Directions for this task
Your response should reproduce every line of the entries that contains the word "Nessun".

Recorded information
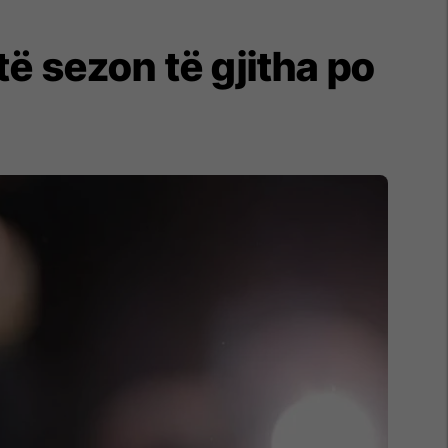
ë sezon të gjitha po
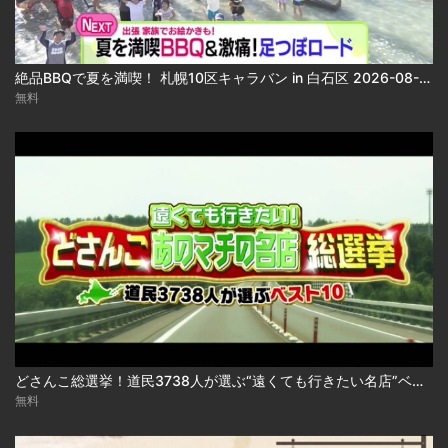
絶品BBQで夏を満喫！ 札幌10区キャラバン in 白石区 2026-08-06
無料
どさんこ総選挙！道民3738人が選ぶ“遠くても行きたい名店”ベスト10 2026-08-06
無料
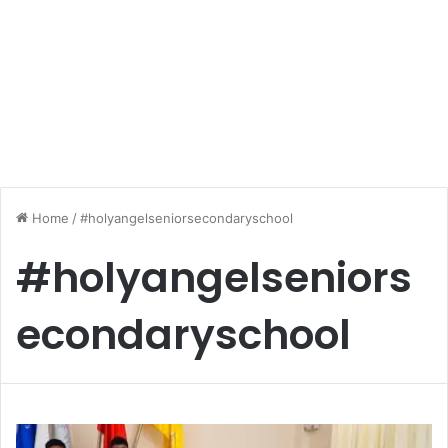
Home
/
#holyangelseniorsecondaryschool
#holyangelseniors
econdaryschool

...

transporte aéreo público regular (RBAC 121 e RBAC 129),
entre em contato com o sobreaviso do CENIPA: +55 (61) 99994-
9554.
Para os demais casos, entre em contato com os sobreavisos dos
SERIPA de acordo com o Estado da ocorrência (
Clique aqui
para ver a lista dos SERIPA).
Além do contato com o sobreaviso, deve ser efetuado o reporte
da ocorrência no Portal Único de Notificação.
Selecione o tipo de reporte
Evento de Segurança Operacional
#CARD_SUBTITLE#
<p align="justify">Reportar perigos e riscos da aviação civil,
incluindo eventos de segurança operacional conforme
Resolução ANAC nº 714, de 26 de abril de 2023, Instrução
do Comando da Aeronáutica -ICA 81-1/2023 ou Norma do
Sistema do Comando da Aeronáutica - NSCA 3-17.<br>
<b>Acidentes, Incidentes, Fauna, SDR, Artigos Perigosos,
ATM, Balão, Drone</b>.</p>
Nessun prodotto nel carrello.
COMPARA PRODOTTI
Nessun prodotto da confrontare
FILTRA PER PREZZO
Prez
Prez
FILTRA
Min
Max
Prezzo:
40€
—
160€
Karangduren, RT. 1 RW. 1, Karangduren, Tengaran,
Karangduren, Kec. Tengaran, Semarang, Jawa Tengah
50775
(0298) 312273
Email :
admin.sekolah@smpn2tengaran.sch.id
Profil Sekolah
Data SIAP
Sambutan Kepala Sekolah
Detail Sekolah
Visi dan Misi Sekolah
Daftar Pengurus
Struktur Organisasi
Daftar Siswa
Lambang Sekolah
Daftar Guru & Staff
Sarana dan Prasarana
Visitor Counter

Task output
Nessun prodotto nel carrello.
Nessun prodotto da confrontare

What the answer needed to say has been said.